***** Page excerpt *****

The culture of stalemate across the UN disarmament machinery cannot afford any further delays.  While the progress made in both working groups of this session on the development of working papers is clear insofar as there is some substantive work upon which to build, it is discouraging that the international community must endure yet another delay of concrete movement forward in any part of the failing multilateral disarmament machinery. As noted by High Representative for Disarmament Affairs Angela Kane in her opening remarks three weeks ago, the UNDC will be judged not according to its words, but its quality of its outcomes.  Once again, without adoption of recommendation of guidelines, there is little on which to positively assess the UNDC beyond yet another year of national statements and non-consensual working papers.

In the 20 years since its re-establishment in 1979, the UNDC was able to reach consensus a total of sixteen times to adopt guidelines or recommendations on a wide variety of disarmament issues. However, most strikingly, all of these consensus outcomes came before 1999 illustrating that any momentum generated in the UNDC has been elusive at best over the last fourteen sessions. Some combination of lack of political will and immoveable working methods surely accounts for the paralysis that continues to plague the UNDC, a paralysis also apparent in the inability of the Conference on Disarmament to adopt a program of work for more than fifteen years. While a fourth Special Session on Disarmament (SSOD IV) could dissolve and re-establish the UNDC to revamp its working methods, mandate, or perhaps both, the short-term provides only the opportunity to make one last stitch effort at consensus at next year’s 2014 substantive session building on the progress made in the working group papers presented by this year’s Chairpersons.

*****

## Task:
Decide whether each statement below agrees with the UNDC passage, answering yes or no and quoting the deciding words of the passage: (a) The UNDC reached consensus sixteen times to adopt guidelines or recommendations. (b) Some of the UNDC's consensus outcomes came after 1999. (c) The Conference on Disarmament has been unable to adopt a program of work for more than fifteen years.

***** Dataset extract *****

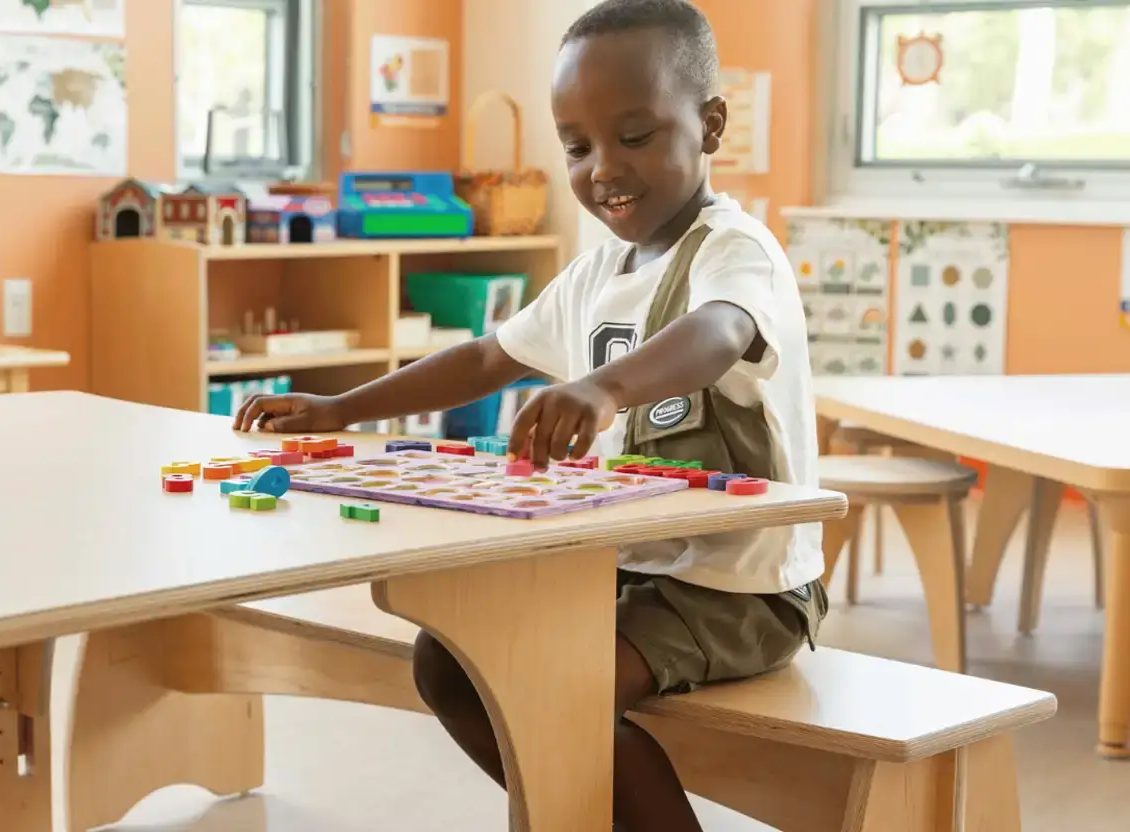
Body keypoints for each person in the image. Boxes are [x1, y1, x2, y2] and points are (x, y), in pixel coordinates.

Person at [234, 0, 825, 827]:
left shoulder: (733, 251)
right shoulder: (597, 271)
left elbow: (720, 331)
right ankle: (572, 809)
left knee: (552, 682)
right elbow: (484, 357)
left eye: (636, 135)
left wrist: (605, 387)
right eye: (577, 147)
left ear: (711, 124)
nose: (603, 169)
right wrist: (343, 406)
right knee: (451, 660)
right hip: (628, 574)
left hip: (741, 591)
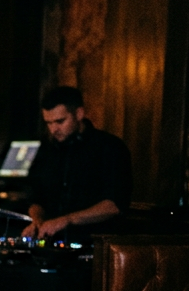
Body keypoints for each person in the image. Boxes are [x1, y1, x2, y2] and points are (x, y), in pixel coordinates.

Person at [21, 86, 133, 243]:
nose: (54, 129)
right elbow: (36, 197)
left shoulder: (110, 147)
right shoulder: (46, 150)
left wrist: (67, 219)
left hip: (94, 244)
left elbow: (114, 205)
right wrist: (37, 221)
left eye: (60, 121)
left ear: (79, 114)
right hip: (51, 243)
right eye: (48, 123)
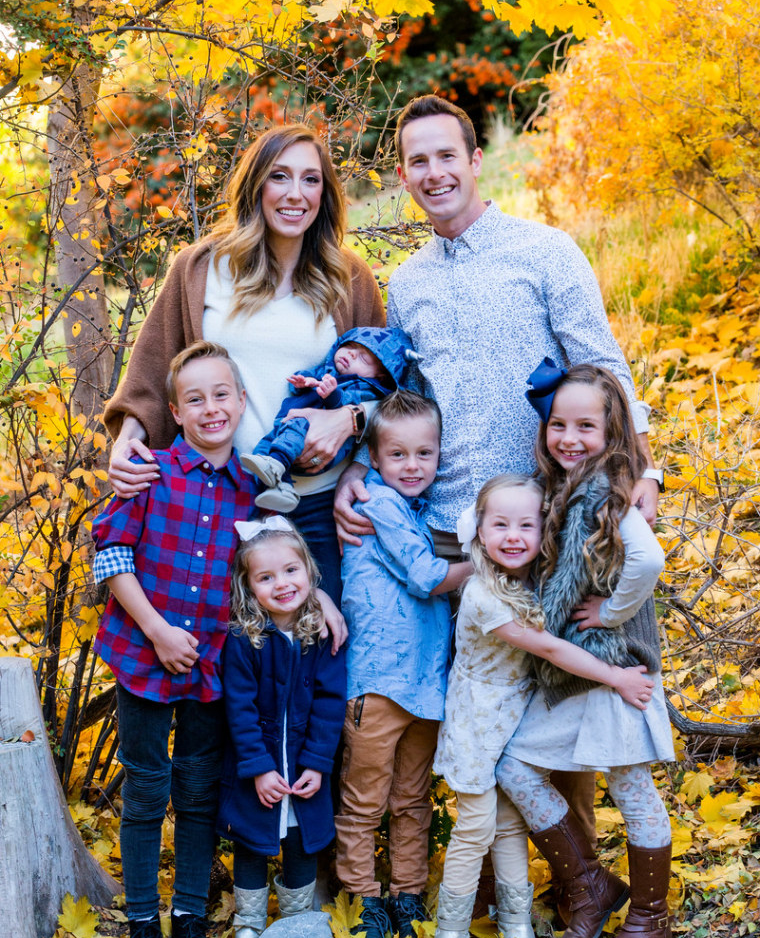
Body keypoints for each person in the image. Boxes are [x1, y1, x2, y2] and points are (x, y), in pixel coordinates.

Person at [334, 94, 664, 840]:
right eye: (418, 161)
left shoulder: (546, 252)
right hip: (452, 527)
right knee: (476, 708)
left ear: (475, 160)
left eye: (447, 155)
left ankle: (569, 887)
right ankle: (487, 878)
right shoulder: (409, 283)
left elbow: (602, 368)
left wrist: (644, 469)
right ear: (404, 174)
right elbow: (404, 401)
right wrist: (361, 468)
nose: (434, 172)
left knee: (558, 699)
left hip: (544, 521)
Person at [105, 123, 385, 601]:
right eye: (280, 176)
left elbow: (390, 392)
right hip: (213, 496)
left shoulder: (350, 278)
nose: (296, 194)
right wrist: (126, 446)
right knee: (221, 654)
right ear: (255, 184)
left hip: (315, 503)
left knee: (317, 654)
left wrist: (351, 418)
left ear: (326, 192)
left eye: (311, 179)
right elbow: (151, 379)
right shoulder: (198, 269)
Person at [429, 474, 656, 938]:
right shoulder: (485, 595)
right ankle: (452, 935)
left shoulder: (528, 582)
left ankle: (517, 928)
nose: (514, 536)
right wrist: (616, 677)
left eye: (526, 525)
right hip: (477, 727)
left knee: (511, 827)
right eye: (500, 525)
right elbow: (551, 648)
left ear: (542, 532)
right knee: (475, 830)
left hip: (514, 721)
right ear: (479, 533)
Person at [496, 364, 674, 938]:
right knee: (515, 763)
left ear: (613, 431)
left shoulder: (607, 490)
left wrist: (614, 612)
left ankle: (651, 916)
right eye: (558, 425)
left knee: (631, 788)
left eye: (585, 427)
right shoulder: (567, 489)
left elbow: (647, 561)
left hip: (615, 667)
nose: (569, 437)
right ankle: (591, 885)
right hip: (578, 673)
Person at [91, 342, 258, 938]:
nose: (211, 408)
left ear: (242, 402)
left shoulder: (254, 492)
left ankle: (188, 921)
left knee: (195, 793)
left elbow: (271, 572)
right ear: (175, 412)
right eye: (195, 399)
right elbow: (111, 557)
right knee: (146, 790)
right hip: (143, 656)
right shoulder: (150, 474)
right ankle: (141, 929)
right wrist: (158, 630)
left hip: (213, 665)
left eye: (223, 394)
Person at [336, 390, 472, 938]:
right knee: (365, 797)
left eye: (424, 454)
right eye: (397, 455)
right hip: (378, 683)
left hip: (425, 685)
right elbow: (423, 575)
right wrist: (483, 564)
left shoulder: (420, 509)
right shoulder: (379, 505)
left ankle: (407, 894)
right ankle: (362, 898)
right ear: (374, 457)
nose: (412, 467)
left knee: (413, 798)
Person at [218, 518, 345, 938]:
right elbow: (239, 708)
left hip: (305, 768)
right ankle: (249, 928)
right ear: (249, 587)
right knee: (252, 842)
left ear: (309, 571)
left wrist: (316, 763)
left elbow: (331, 704)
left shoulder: (322, 635)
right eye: (266, 577)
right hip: (259, 767)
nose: (282, 584)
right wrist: (258, 768)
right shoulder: (243, 639)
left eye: (291, 571)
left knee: (301, 844)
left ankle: (295, 927)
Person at [242, 326, 412, 513]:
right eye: (350, 346)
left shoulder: (364, 387)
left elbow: (346, 403)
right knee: (263, 451)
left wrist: (332, 395)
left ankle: (277, 468)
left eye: (363, 357)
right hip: (285, 429)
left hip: (312, 436)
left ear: (380, 375)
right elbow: (311, 379)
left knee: (294, 431)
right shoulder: (329, 370)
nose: (352, 355)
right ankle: (282, 490)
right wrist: (304, 382)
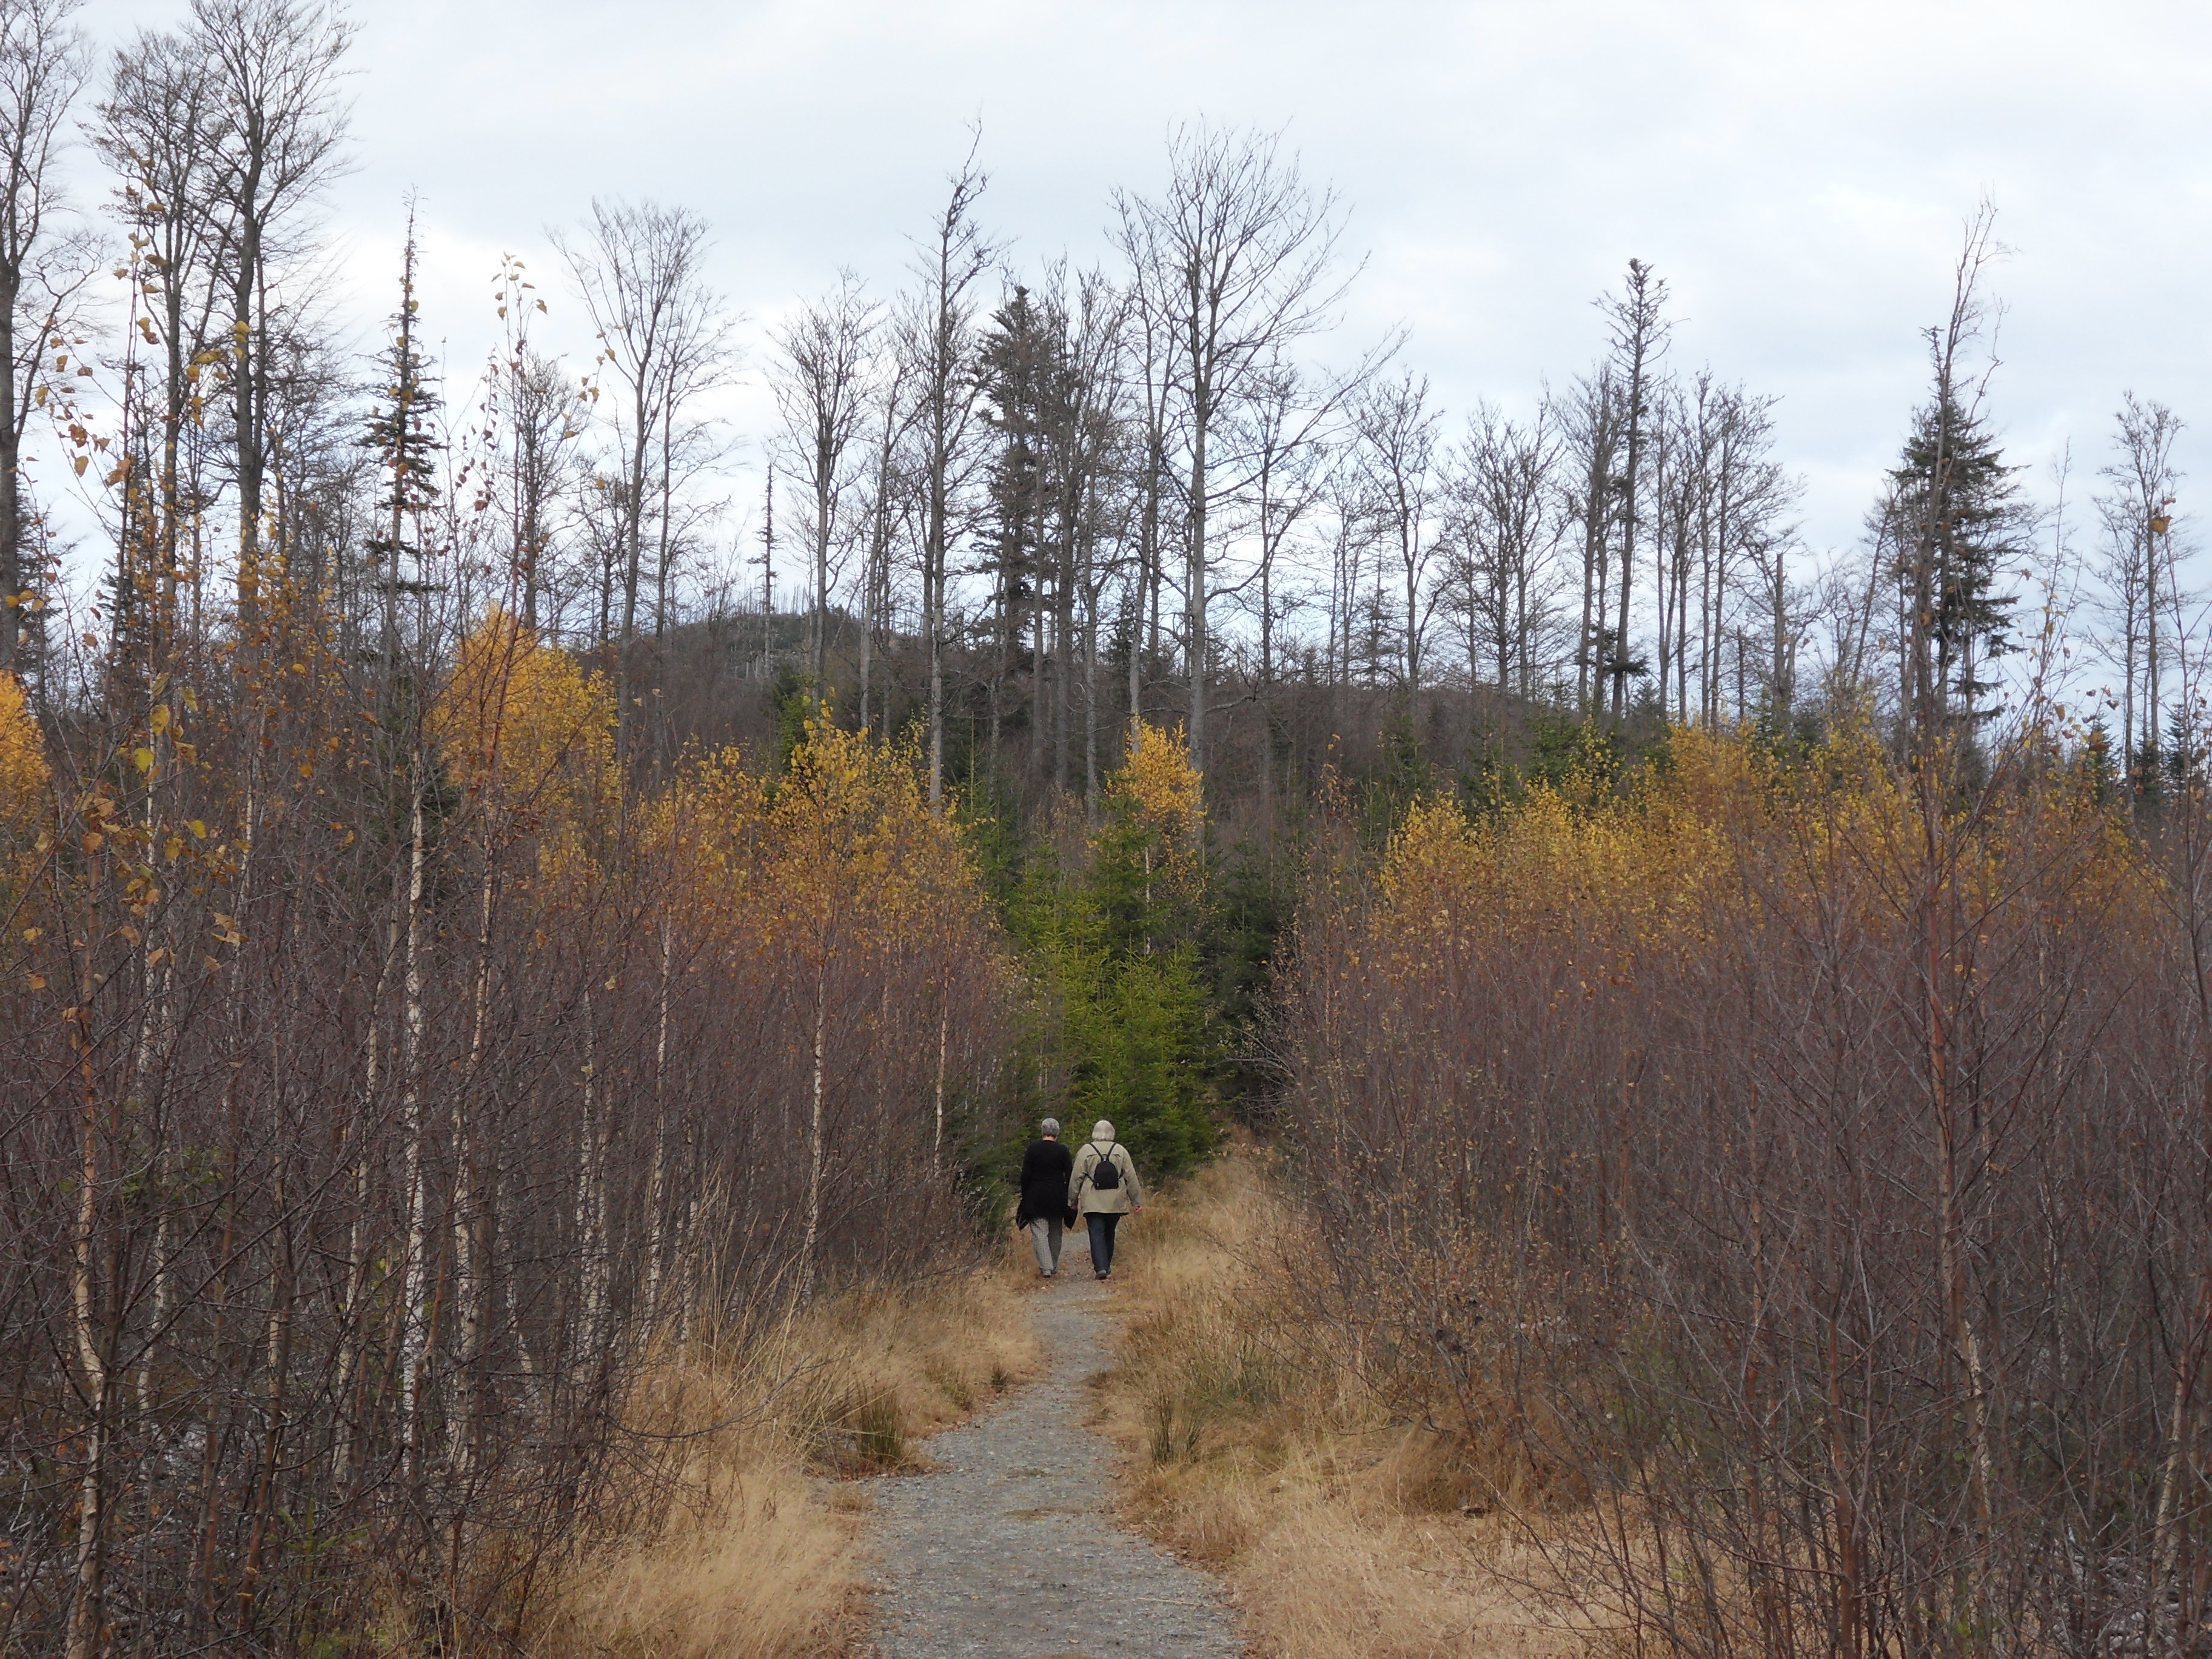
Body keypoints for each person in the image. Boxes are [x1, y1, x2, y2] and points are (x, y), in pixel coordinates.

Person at [1068, 1119, 1143, 1281]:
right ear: (1112, 1133)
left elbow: (1076, 1178)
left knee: (1096, 1233)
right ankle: (1106, 1265)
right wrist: (1136, 1201)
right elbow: (1131, 1177)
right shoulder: (1120, 1151)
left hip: (1092, 1200)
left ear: (1095, 1133)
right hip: (1115, 1200)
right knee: (1110, 1232)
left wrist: (1072, 1200)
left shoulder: (1086, 1151)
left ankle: (1101, 1267)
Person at [1015, 1118, 1076, 1277]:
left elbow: (1025, 1175)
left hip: (1036, 1196)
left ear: (1043, 1132)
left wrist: (1025, 1194)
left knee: (1040, 1233)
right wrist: (1071, 1198)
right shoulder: (1063, 1151)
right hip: (1058, 1197)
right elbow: (1070, 1175)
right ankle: (1053, 1265)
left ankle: (1046, 1267)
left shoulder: (1033, 1149)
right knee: (1056, 1232)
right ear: (1057, 1133)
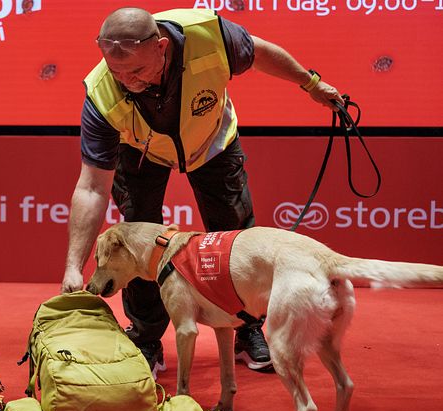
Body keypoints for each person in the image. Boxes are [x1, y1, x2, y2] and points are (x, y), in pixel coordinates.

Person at [60, 7, 344, 375]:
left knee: (235, 235)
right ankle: (146, 338)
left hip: (212, 141)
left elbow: (260, 53)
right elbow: (91, 187)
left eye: (137, 71)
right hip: (142, 149)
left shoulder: (209, 35)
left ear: (161, 47)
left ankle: (248, 330)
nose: (126, 80)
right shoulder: (101, 93)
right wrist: (72, 266)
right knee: (138, 241)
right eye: (117, 72)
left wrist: (311, 84)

*****

## Solution for this problem:
(a) Yes: "the UNDC was able to reach consensus a total of sixteen times to adopt guidelines or recommendations on a wide variety of disarmament issues"
(b) No: "all of these consensus outcomes came before 1999"
(c) Yes: "the inability of the Conference on Disarmament to adopt a program of work for more than fifteen years"